PROVIDED TEXT →
Assuming this list
nestedList = ["a", "b", [1, 2, 3], "c",[4, 5, 6, [100, 200, 300]], "d"]
I have a function that returns a position list for a nested list of arbitrary depth.
Examples:
[2, 1] -> "2"
[5] -> "d"
[4, 3, 2] -> "300"
As you can see it is not clear in the beginning how many levels of nesting there are.
Additional Problem
For list modifications I want to use the [:] or [4:] or [0:1] notations.
For a human its very easy to do: simply add as many index position as you need to.
nestedList[2][1]
nestedList[5]
nestedList[4][3][2]
nestedList[4][1:] = NewItem + nestedList[4][1:] #insert item
nestedList[2][1] = [] #remove item
However this approach does not lead anywhere since I had to append strings together and eval them later. Obvious nonsense :)
What is the best way to handle a nested list with an unknown number of index positions and still have the functionality to handle it like a normal list (read, modify, insert, remove)
I hope there is an answer to that.
P.S. the list must remain nested. Flattening is not an option.
I finally had some time to fiddle around with this. I got a little carried away. It's long, but I'm pasting it anyway. I added set_item
, insert
, delete
, find
, and find_left
methods, as well as some private methods to allow low-level manipulation that breaks the cursor abstraction. I also added a move_cursor
method that throws an IndexError
for index tuples that are out of range or point to a non-toplevel object.
Basically, it (should) be guaranteed that as long as you use public functions only, the cursor always points to a top-level object, and insertions and deletions all happen at the top level. From here, you should be able to safely implement __getitem__
, __setitem__
, __delitem__
, etc, and maybe even __getslice__
, __setslice__
.
However, there are a couple of wrinkles. The restriction that the cursor always points to a toplevel object makes it very easy to iterate over the nested list as though it were a flat list. But it also means that the cursor can't point at lower-level objects, and hence some kinds of insertions can't happen using insert
alone. For example, say you have three lists:
>>> l1 = [1, 2, 3, 4]
>>> l2 = [5, 6, 7, 8]
>>> l3 = [l1, l2]
>>> l3
[[1, 2, 3, 4], [5, 6, 7, 8]]
Now put this nested structure in a NLI, move to 5
, and try to insert.
>>> nli = NestedListIter(l3)
>>> nli.find(5)
>>> nli.insert(9)
>>> nli.nested_list
[[1, 2, 3, 4], [9, 5, 6, 7, 8]]
As you can see, you can insert something into l2
, but you can't easily insert something into l3
. In fact, to do so right now, you have to use a private function, which breaks the cursor abstraction in an unpleasant way:
>>> nli._insert_at(nli.stack[:-1], 10)
>>> nli.nested_list
[[1, 2, 3, 4], 10, [9, 5, 6, 7, 8]]
>>> nli.get_item()
Traceback (most recent call last):
File "<stdin>", line 1, in <module>
File "nestedlistiterator.py", line 130, in get_item
return self._get_item_at(self.stack)
File "nestedlistiterator.py", line 39, in _get_item_at
item = item[i]
TypeError: 'int' object is unsubscriptable
There are surely ways to implement a safe public insert_between_branches
method, but they involve more complication than I care to bother with right now.

QUESTIONS ON THE MATERIAL →
A: From the nested-list thread, quote the passage from "Assuming this list" to "of arbitrary depth.".
B: In the nested-list thread, which exception does the move_cursor method throw for index tuples that are out of range or point to a non-toplevel object?

INFORMATION SHOWN →
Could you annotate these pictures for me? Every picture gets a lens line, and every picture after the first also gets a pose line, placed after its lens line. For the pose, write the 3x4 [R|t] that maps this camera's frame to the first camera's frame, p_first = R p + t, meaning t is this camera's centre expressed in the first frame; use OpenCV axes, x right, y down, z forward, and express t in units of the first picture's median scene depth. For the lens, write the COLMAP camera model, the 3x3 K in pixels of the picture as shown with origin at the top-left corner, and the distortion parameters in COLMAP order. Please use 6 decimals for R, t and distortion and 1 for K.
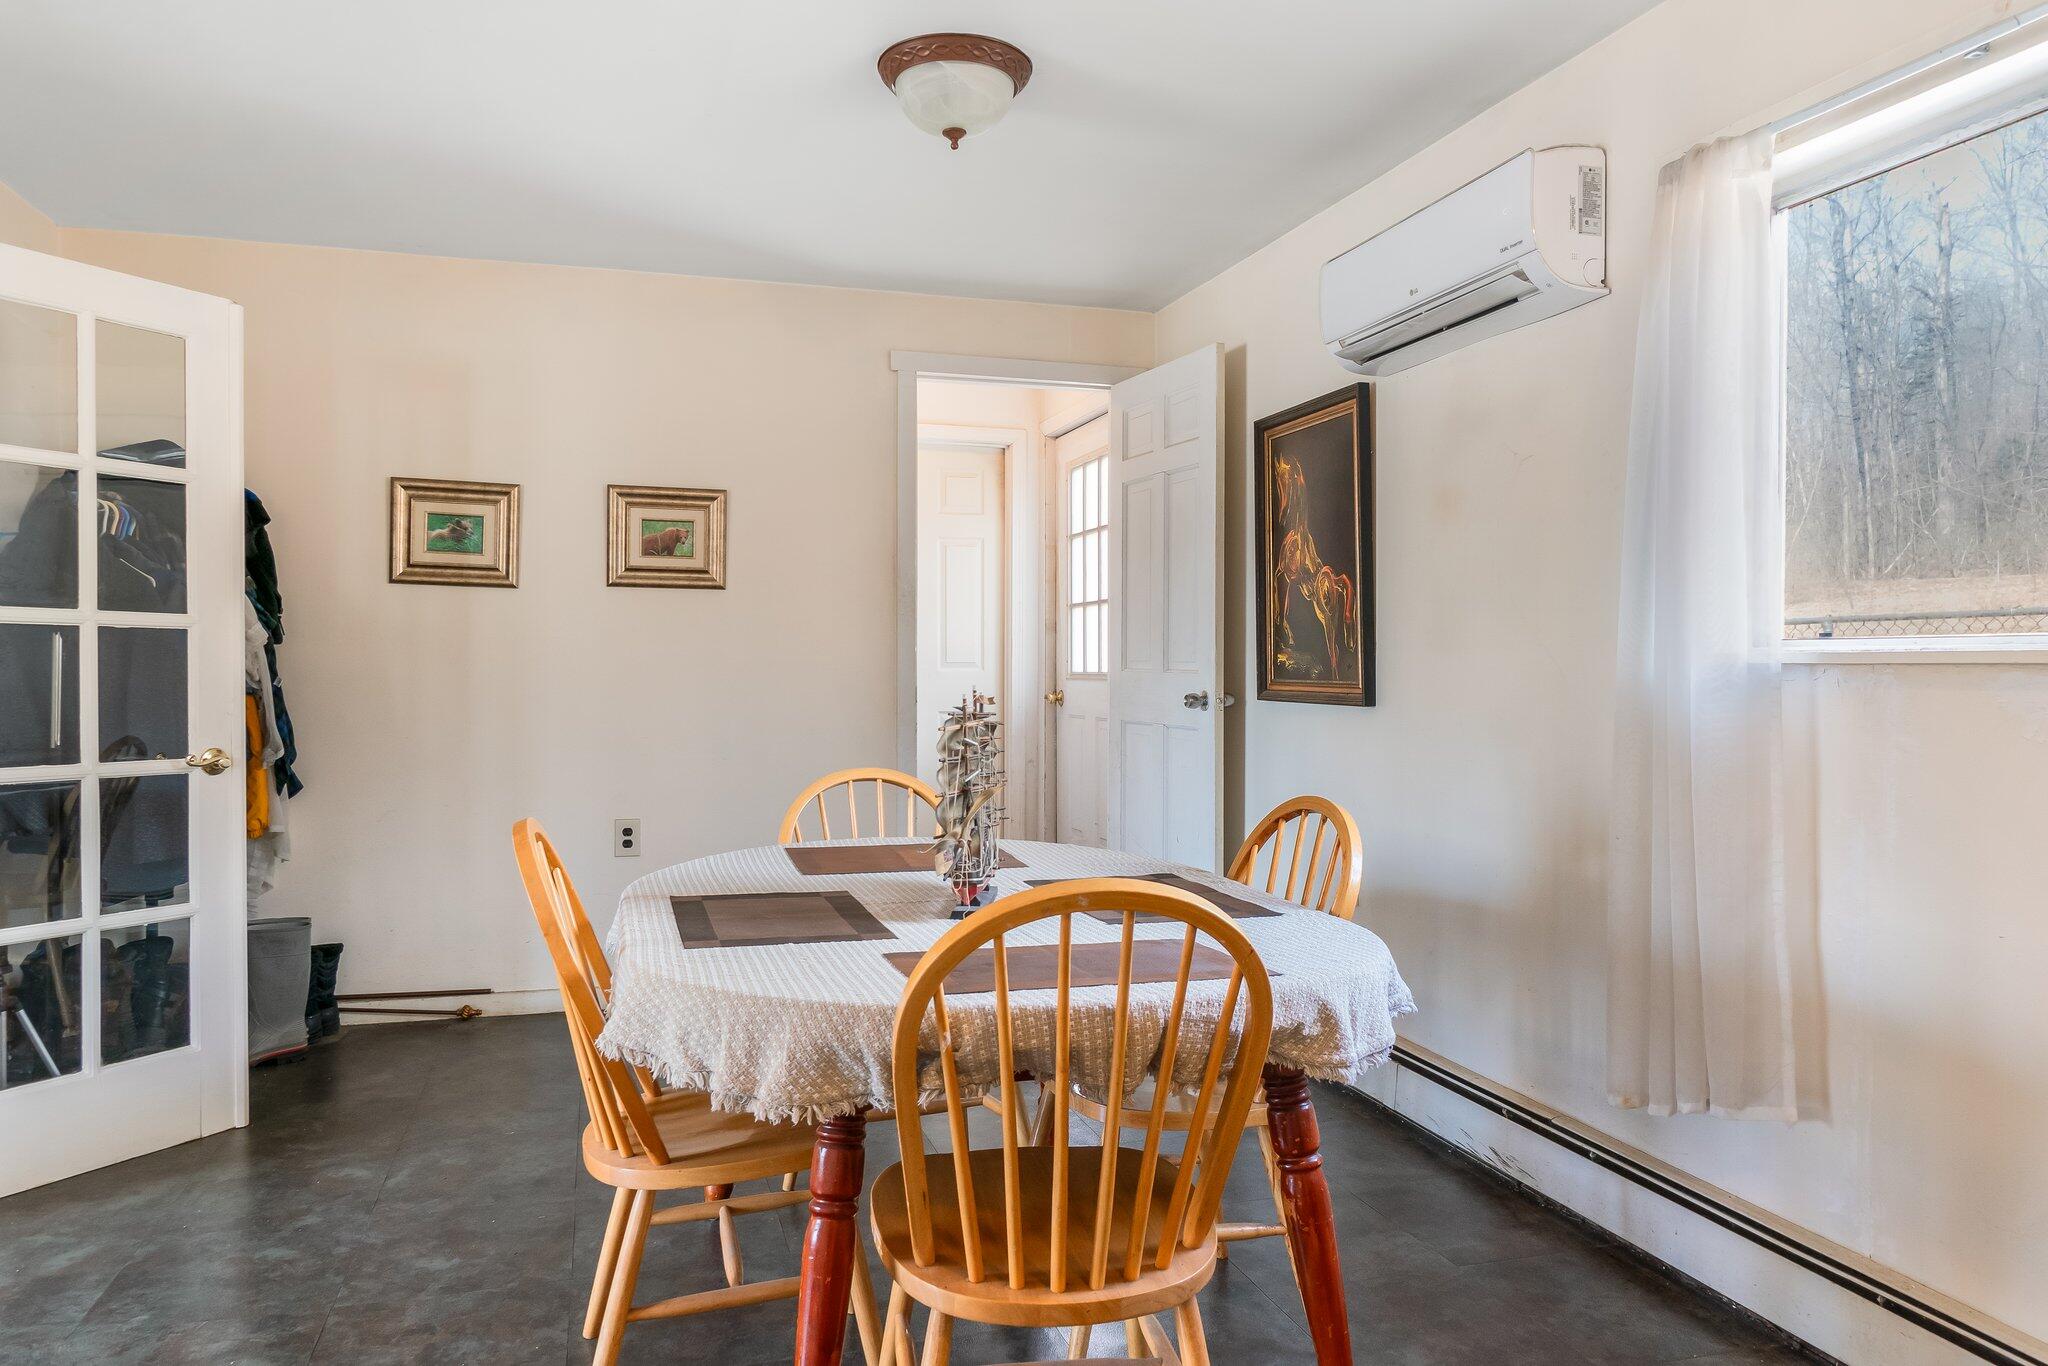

EXERCISE RESULTS →
A:
Assuming this list
nestedList = ["a", "b", [1, 2, 3], "c",[4, 5, 6, [100, 200, 300]], "d"]
I have a function that returns a position list for a nested list of arbitrary depth.

B: IndexError